The MB-DNA and HP were directly used and diluted in 50 mM Tris-HCl (pH = 7.2, containing 100 mM NaCl, 5 mM MgCl2) to give the stock solution of 10 µM.

Melamine Assay

The melamine assay was performed in 50 µL Tris-HCl reaction buffer containing 1 μM HP, 1 µM MB-DNA, and target melamine with different concentrations. This reaction solution was incubated at 25 °C for 5 h, followed by the addition of 37.5 U Exo III and incubation at 37 °C for 60 min before the electrochemical measurements.

Sensing Melamine in Pig Feed

Pig feed, a mixed powder mainly consists of corn, soybean, bran, fish meal, minerals (such as ZnSO4, KI, FeSO4, CuSO4), and vitamins (such as vitamin A/B2/C/D/E/K), was chosen as the real sample matrix to evaluate the practical application of the as-proposed approach for melamine detection. Firstly, 1.0 g pig feed was mixed with 20 mL Tris-HCl reaction buffer in a centrifuge tube, and the mixture was ultrasonicated and shaken for 10 min, respectively. After repeating this process for two times, the mixture was centrifugated at 15,000 rpm for 10 min, then the supernatant was collected and further filtered with 0.45 μm filter before melamine assay. Finally, different concentrations of melamine were added into the feed samples to prepare the melamine spiked samples. Each concentration was repeated for 5 times, and the result was an average of 5 measurements.

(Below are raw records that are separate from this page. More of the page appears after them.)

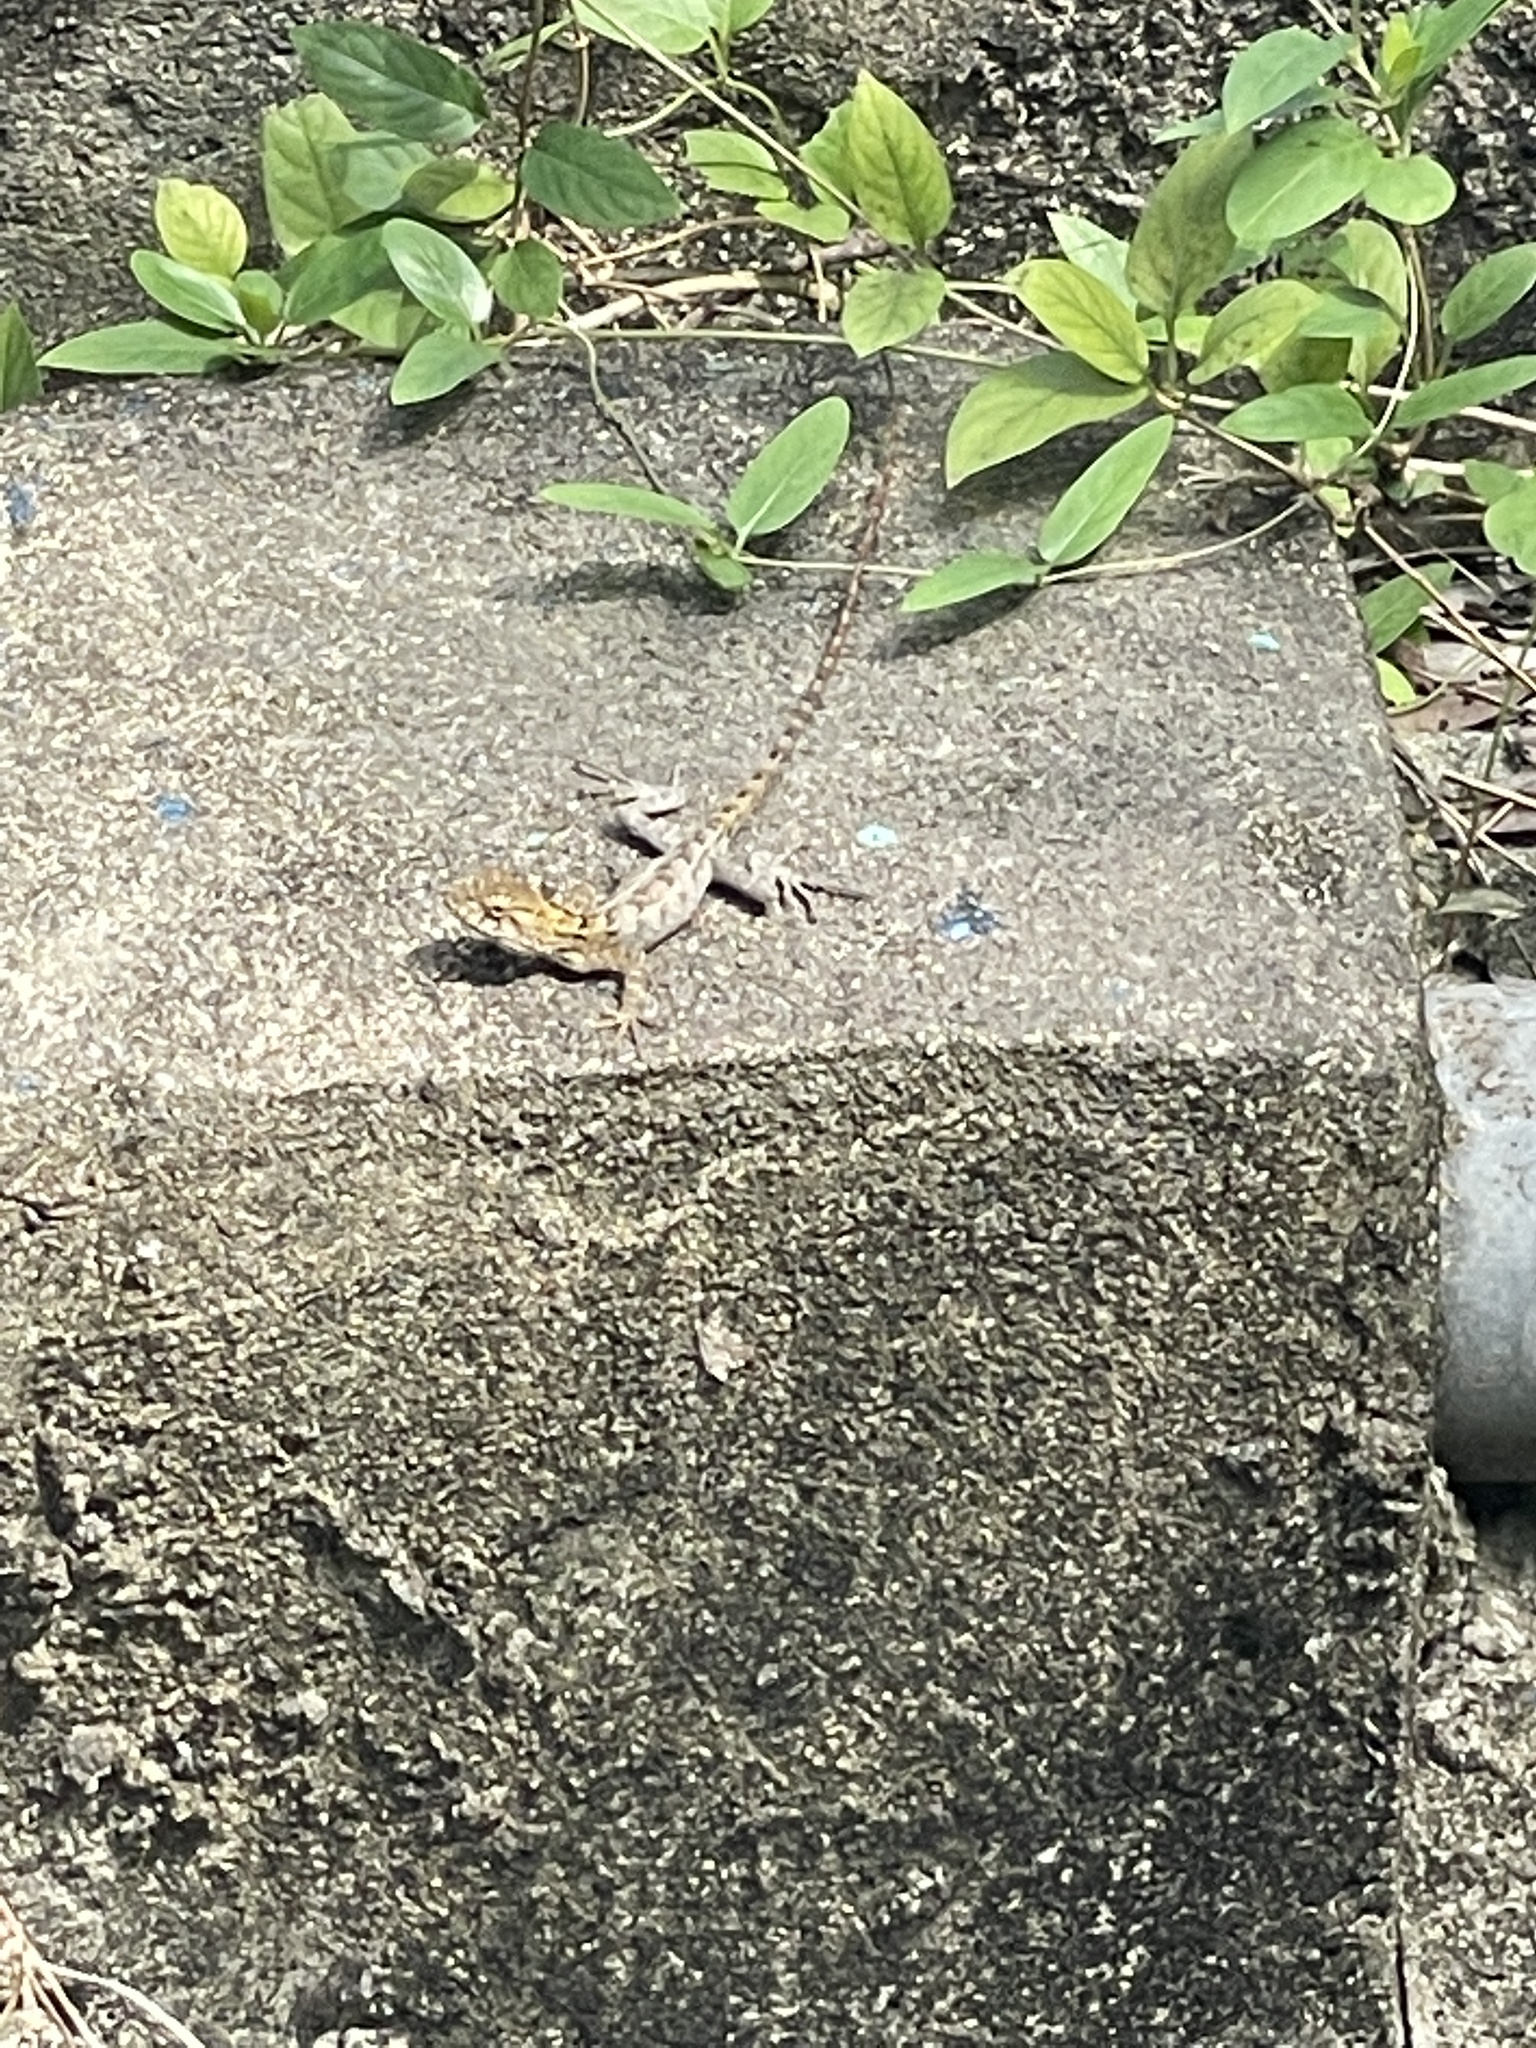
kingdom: Animalia
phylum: Chordata
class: Squamata
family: Agamidae
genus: Calotes
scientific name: Calotes versicolor
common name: Oriental garden lizard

Electrochemical Measurement

Differential pulse voltammetric (DPV) measurements were carried out on an Autolab Electrochemical Workstation (Metrohm, Switzerland) with a conventional three-electrode system: an ITO electrode as the working electrode, a platinum wire as the counter electrode, and an Ag/AgCl electrode as the reference electrode. It should be noted that ITO electrode with negative charge was obtained by using a previously reported pretreatment method29.